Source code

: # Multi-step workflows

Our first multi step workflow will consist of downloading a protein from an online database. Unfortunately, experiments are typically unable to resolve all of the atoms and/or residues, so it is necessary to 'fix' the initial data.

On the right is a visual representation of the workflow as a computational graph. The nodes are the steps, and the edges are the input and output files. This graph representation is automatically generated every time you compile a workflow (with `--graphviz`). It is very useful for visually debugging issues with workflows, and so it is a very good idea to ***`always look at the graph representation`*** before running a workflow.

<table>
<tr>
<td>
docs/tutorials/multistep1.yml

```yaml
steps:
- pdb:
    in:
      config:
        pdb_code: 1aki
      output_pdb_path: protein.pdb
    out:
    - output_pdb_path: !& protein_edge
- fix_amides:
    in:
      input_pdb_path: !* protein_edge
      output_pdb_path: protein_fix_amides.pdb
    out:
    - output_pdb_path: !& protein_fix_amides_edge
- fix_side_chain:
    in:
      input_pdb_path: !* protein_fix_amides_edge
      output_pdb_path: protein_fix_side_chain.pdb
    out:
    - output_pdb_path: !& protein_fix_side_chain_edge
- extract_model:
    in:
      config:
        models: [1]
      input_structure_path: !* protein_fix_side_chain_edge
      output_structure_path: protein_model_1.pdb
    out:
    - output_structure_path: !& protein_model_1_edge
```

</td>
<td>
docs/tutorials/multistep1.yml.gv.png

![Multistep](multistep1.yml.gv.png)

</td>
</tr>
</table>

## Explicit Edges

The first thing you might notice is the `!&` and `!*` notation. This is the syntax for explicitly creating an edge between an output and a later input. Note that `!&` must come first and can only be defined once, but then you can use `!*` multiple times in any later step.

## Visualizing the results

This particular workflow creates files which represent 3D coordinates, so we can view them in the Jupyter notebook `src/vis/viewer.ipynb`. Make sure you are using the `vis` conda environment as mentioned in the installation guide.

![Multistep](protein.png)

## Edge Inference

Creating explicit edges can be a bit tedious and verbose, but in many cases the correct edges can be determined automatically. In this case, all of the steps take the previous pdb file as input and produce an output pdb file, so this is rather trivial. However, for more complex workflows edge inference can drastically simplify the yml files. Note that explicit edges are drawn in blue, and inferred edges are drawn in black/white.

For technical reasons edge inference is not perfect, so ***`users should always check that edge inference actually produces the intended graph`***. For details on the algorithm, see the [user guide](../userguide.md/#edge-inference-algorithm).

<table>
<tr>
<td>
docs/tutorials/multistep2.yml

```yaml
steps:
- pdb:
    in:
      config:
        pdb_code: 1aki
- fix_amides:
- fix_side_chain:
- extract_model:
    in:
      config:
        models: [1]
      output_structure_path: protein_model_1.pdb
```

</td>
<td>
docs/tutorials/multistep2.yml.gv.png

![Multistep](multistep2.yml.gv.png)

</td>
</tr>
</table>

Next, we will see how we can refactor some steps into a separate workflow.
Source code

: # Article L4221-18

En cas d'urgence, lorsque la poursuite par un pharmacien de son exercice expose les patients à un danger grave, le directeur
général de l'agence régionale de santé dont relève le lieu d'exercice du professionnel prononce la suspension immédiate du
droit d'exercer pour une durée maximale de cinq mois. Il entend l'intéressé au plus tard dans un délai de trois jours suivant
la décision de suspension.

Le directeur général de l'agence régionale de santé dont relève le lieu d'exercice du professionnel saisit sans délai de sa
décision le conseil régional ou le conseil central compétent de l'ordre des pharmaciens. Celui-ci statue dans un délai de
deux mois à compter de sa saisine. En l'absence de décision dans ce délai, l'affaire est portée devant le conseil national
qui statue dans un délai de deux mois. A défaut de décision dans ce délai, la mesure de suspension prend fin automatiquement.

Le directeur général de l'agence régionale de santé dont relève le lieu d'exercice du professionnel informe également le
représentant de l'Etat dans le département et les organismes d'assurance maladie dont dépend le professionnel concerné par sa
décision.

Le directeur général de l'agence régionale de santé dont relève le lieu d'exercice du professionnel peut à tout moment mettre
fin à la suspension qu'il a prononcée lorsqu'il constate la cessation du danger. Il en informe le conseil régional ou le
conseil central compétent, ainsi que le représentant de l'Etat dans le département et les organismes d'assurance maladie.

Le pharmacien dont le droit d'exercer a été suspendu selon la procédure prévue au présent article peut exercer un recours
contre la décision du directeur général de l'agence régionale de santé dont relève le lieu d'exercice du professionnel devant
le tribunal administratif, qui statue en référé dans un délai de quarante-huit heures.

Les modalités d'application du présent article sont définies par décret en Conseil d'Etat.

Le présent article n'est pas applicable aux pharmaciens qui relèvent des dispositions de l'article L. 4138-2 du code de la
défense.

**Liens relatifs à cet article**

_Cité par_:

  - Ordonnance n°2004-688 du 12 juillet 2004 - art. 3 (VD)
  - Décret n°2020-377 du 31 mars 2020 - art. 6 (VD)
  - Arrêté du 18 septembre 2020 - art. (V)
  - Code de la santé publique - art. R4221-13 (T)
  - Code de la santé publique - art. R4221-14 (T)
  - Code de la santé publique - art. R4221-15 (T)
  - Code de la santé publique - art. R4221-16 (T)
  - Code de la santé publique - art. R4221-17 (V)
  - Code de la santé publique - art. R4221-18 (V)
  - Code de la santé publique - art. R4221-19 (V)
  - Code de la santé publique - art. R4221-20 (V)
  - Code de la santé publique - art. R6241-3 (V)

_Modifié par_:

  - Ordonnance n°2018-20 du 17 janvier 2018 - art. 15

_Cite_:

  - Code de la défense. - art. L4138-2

■ ■ ■ ■ ■ ■ ■

Exercise brief: Transcribe the entire listing. Leave every word as it is.

Result:
Source code

: # Multi-step workflows

Our first multi step workflow will consist of downloading a protein from an online database. Unfortunately, experiments are typically unable to resolve all of the atoms and/or residues, so it is necessary to 'fix' the initial data.

On the right is a visual representation of the workflow as a computational graph. The nodes are the steps, and the edges are the input and output files. This graph representation is automatically generated every time you compile a workflow (with `--graphviz`). It is very useful for visually debugging issues with workflows, and so it is a very good idea to ***`always look at the graph representation`*** before running a workflow.

<table>
<tr>
<td>
docs/tutorials/multistep1.yml

```yaml
steps:
- pdb:
    in:
      config:
        pdb_code: 1aki
      output_pdb_path: protein.pdb
    out:
    - output_pdb_path: !& protein_edge
- fix_amides:
    in:
      input_pdb_path: !* protein_edge
      output_pdb_path: protein_fix_amides.pdb
    out:
    - output_pdb_path: !& protein_fix_amides_edge
- fix_side_chain:
    in:
      input_pdb_path: !* protein_fix_amides_edge
      output_pdb_path: protein_fix_side_chain.pdb
    out:
    - output_pdb_path: !& protein_fix_side_chain_edge
- extract_model:
    in:
      config:
        models: [1]
      input_structure_path: !* protein_fix_side_chain_edge
      output_structure_path: protein_model_1.pdb
    out:
    - output_structure_path: !& protein_model_1_edge
```

</td>
<td>
docs/tutorials/multistep1.yml.gv.png

![Multistep](multistep1.yml.gv.png)

</td>
</tr>
</table>

## Explicit Edges

The first thing you might notice is the `!&` and `!*` notation. This is the syntax for explicitly creating an edge between an output and a later input. Note that `!&` must come first and can only be defined once, but then you can use `!*` multiple times in any later step.

## Visualizing the results

This particular workflow creates files which represent 3D coordinates, so we can view them in the Jupyter notebook `src/vis/viewer.ipynb`. Make sure you are using the `vis` conda environment as mentioned in the installation guide.

![Multistep](protein.png)

## Edge Inference

Creating explicit edges can be a bit tedious and verbose, but in many cases the correct edges can be determined automatically. In this case, all of the steps take the previous pdb file as input and produce an output pdb file, so this is rather trivial. However, for more complex workflows edge inference can drastically simplify the yml files. Note that explicit edges are drawn in blue, and inferred edges are drawn in black/white.

For technical reasons edge inference is not perfect, so ***`users should always check that edge inference actually produces the intended graph`***. For details on the algorithm, see the [user guide](../userguide.md/#edge-inference-algorithm).

<table>
<tr>
<td>
docs/tutorials/multistep2.yml

```yaml
steps:
- pdb:
    in:
      config:
        pdb_code: 1aki
- fix_amides:
- fix_side_chain:
- extract_model:
    in:
      config:
        models: [1]
      output_structure_path: protein_model_1.pdb
```

</td>
<td>
docs/tutorials/multistep2.yml.gv.png

![Multistep](multistep2.yml.gv.png)

</td>
</tr>
</table>

Next, we will see how we can refactor some steps into a separate workflow.
Source code

: # Article L4221-18

En cas d'urgence, lorsque la poursuite par un pharmacien de son exercice expose les patients à un danger grave, le directeur
général de l'agence régionale de santé dont relève le lieu d'exercice du professionnel prononce la suspension immédiate du
droit d'exercer pour une durée maximale de cinq mois. Il entend l'intéressé au plus tard dans un délai de trois jours suivant
la décision de suspension.

Le directeur général de l'agence régionale de santé dont relève le lieu d'exercice du professionnel saisit sans délai de sa
décision le conseil régional ou le conseil central compétent de l'ordre des pharmaciens. Celui-ci statue dans un délai de
deux mois à compter de sa saisine. En l'absence de décision dans ce délai, l'affaire est portée devant le conseil national
qui statue dans un délai de deux mois. A défaut de décision dans ce délai, la mesure de suspension prend fin automatiquement.

Le directeur général de l'agence régionale de santé dont relève le lieu d'exercice du professionnel informe également le
représentant de l'Etat dans le département et les organismes d'assurance maladie dont dépend le professionnel concerné par sa
décision.

Le directeur général de l'agence régionale de santé dont relève le lieu d'exercice du professionnel peut à tout moment mettre
fin à la suspension qu'il a prononcée lorsqu'il constate la cessation du danger. Il en informe le conseil régional ou le
conseil central compétent, ainsi que le représentant de l'Etat dans le département et les organismes d'assurance maladie.

Le pharmacien dont le droit d'exercer a été suspendu selon la procédure prévue au présent article peut exercer un recours
contre la décision du directeur général de l'agence régionale de santé dont relève le lieu d'exercice du professionnel devant
le tribunal administratif, qui statue en référé dans un délai de quarante-huit heures.

Les modalités d'application du présent article sont définies par décret en Conseil d'Etat.

Le présent article n'est pas applicable aux pharmaciens qui relèvent des dispositions de l'article L. 4138-2 du code de la
défense.

**Liens relatifs à cet article**

_Cité par_:

  - Ordonnance n°2004-688 du 12 juillet 2004 - art. 3 (VD)
  - Décret n°2020-377 du 31 mars 2020 - art. 6 (VD)
  - Arrêté du 18 septembre 2020 - art. (V)
  - Code de la santé publique - art. R4221-13 (T)
  - Code de la santé publique - art. R4221-14 (T)
  - Code de la santé publique - art. R4221-15 (T)
  - Code de la santé publique - art. R4221-16 (T)
  - Code de la santé publique - art. R4221-17 (V)
  - Code de la santé publique - art. R4221-18 (V)
  - Code de la santé publique - art. R4221-19 (V)
  - Code de la santé publique - art. R4221-20 (V)
  - Code de la santé publique - art. R6241-3 (V)

_Modifié par_:

  - Ordonnance n°2018-20 du 17 janvier 2018 - art. 15

_Cite_:

  - Code de la défense. - art. L4138-2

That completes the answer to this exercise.